--- Exercise ---
Needed from the data below: every line from the one with "per year, etc.;" up to and including the one with "In general, the", repeated exactly and with nothing else.

####

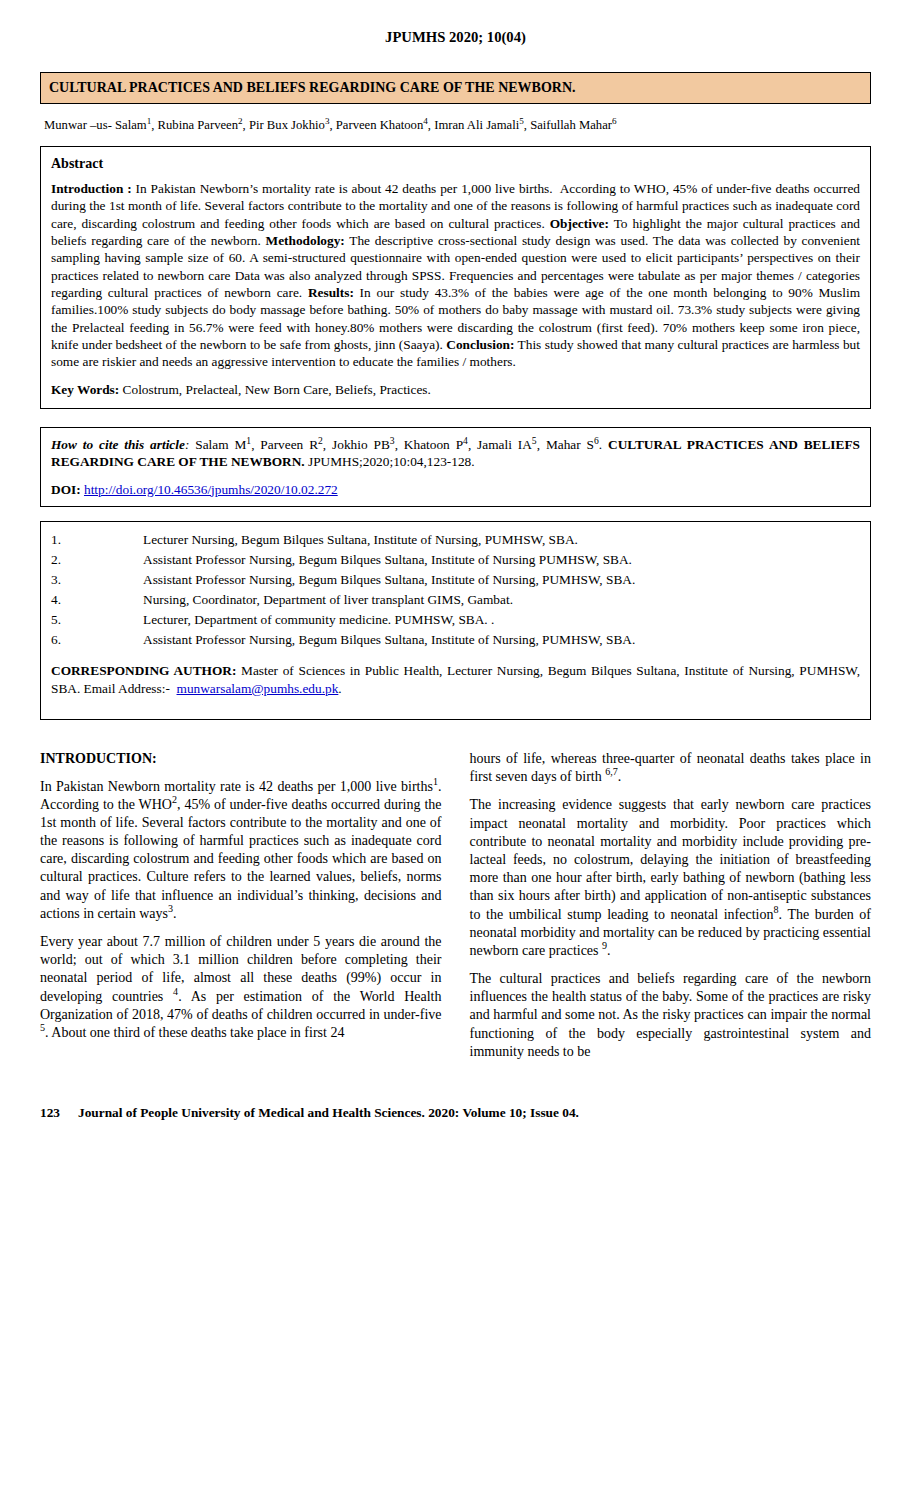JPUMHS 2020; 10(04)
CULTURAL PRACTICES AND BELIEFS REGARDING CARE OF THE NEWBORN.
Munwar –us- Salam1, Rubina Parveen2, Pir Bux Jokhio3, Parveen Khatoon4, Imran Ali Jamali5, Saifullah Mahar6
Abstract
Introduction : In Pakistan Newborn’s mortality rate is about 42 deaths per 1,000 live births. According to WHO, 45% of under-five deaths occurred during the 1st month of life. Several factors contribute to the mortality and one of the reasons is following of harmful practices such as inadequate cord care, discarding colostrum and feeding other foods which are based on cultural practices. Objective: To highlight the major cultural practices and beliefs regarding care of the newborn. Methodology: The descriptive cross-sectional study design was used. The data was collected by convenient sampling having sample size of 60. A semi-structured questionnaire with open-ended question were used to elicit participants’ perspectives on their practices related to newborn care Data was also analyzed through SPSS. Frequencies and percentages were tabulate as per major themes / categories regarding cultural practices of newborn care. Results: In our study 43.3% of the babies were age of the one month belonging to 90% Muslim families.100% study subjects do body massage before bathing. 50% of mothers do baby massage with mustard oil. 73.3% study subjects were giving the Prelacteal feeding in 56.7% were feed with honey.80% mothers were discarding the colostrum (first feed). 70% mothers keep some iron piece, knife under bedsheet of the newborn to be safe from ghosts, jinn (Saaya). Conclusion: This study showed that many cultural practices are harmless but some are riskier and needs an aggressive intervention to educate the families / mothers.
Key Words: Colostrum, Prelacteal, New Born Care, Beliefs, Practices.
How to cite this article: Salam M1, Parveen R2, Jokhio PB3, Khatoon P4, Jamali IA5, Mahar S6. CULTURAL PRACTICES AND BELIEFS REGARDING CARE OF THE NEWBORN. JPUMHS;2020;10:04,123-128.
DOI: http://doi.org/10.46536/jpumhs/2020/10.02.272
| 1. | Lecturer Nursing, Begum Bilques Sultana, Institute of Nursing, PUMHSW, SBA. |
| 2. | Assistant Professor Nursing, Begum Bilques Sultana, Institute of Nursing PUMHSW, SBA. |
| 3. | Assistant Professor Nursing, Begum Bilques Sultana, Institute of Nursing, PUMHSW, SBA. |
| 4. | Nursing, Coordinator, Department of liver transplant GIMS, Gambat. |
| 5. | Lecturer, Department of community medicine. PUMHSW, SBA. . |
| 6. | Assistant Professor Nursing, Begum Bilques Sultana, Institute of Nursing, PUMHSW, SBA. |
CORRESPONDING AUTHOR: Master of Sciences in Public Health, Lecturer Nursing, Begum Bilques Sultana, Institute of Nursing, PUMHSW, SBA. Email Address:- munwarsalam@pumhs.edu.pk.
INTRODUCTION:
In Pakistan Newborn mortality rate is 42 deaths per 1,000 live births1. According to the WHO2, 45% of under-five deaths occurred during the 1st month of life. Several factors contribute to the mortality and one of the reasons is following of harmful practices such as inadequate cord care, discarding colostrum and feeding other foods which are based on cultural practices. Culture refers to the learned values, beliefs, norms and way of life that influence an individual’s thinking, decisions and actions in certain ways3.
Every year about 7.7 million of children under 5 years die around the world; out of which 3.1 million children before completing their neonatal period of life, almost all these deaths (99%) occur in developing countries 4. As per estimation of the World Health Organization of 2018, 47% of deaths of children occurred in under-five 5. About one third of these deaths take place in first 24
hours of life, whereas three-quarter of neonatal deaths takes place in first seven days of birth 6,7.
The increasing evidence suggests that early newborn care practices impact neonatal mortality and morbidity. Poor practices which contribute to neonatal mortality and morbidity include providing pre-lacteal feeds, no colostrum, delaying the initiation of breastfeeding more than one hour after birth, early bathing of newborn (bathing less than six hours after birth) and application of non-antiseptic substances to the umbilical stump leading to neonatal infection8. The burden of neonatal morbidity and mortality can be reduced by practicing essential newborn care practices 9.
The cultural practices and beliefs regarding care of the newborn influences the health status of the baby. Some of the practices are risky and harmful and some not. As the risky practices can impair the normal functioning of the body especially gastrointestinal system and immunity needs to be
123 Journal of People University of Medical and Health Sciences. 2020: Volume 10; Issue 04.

####

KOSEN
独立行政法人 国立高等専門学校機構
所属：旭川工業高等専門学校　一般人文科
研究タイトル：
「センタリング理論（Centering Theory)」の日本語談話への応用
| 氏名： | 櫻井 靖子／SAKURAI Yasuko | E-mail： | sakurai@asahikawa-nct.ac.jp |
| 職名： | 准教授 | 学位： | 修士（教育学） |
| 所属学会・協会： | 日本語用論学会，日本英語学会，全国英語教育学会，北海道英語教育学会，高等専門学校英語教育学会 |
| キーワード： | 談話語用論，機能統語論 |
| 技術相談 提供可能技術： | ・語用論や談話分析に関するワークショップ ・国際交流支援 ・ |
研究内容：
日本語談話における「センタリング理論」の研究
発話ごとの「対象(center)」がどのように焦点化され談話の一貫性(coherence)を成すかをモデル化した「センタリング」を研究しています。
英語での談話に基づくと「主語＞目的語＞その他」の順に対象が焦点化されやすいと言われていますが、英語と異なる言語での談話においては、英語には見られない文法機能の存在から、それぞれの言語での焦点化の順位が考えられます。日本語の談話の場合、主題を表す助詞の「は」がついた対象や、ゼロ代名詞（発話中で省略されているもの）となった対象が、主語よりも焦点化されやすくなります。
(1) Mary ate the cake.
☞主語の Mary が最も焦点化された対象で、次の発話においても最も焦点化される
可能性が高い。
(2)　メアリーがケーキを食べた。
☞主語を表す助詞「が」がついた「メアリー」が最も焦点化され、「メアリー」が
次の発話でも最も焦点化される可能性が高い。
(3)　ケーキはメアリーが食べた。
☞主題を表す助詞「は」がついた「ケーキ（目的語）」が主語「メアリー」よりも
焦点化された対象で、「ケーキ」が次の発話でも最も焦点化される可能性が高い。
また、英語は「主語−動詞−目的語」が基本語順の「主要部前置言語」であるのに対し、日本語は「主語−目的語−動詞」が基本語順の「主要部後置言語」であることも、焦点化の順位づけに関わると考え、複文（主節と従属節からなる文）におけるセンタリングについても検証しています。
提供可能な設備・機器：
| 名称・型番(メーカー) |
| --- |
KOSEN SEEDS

####

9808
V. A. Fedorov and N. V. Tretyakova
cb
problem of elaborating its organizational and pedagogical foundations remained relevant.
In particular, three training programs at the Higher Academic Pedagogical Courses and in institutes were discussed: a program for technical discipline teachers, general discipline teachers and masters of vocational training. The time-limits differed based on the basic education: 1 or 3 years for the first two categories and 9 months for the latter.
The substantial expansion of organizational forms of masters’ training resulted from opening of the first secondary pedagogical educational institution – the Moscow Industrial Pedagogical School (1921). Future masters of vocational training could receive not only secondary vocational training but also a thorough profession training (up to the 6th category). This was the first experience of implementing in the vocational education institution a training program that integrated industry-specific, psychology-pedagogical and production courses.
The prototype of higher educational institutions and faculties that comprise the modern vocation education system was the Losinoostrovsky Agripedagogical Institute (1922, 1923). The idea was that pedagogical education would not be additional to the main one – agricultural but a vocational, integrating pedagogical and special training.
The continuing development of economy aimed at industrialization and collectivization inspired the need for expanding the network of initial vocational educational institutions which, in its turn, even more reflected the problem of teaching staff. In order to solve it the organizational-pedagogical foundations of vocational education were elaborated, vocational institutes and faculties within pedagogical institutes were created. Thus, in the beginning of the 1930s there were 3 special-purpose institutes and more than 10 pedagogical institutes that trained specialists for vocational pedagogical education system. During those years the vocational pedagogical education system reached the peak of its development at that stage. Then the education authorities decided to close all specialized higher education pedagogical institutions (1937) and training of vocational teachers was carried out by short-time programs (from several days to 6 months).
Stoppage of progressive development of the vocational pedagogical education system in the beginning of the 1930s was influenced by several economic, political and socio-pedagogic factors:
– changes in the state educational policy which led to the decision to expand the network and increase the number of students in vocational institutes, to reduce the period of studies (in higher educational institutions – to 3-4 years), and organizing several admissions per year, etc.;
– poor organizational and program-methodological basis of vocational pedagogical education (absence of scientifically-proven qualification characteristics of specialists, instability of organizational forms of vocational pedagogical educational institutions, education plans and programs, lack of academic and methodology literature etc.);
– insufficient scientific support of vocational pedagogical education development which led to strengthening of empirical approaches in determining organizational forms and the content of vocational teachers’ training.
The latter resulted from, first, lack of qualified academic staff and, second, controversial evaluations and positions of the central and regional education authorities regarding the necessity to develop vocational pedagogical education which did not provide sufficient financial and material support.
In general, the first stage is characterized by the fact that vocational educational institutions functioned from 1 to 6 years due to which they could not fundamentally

####

--- Worked solution ---
– changes in the state educational policy which led to the decision to expand the network and increase the number of students in vocational institutes, to reduce the period of studies (in higher educational institutions – to 3-4 years), and organizing several admissions per year, etc.;
– poor organizational and program-methodological basis of vocational pedagogical education (absence of scientifically-proven qualification characteristics of specialists, instability of organizational forms of vocational pedagogical educational institutions, education plans and programs, lack of academic and methodology literature etc.);
– insufficient scientific support of vocational pedagogical education development which led to strengthening of empirical approaches in determining organizational forms and the content of vocational teachers’ training.
The latter resulted from, first, lack of qualified academic staff and, second, controversial evaluations and positions of the central and regional education authorities regarding the necessity to develop vocational pedagogical education which did not provide sufficient financial and material support.
In general, the first stage is characterized by the fact that vocational educational institutions functioned from 1 to 6 years due to which they could not fundamentally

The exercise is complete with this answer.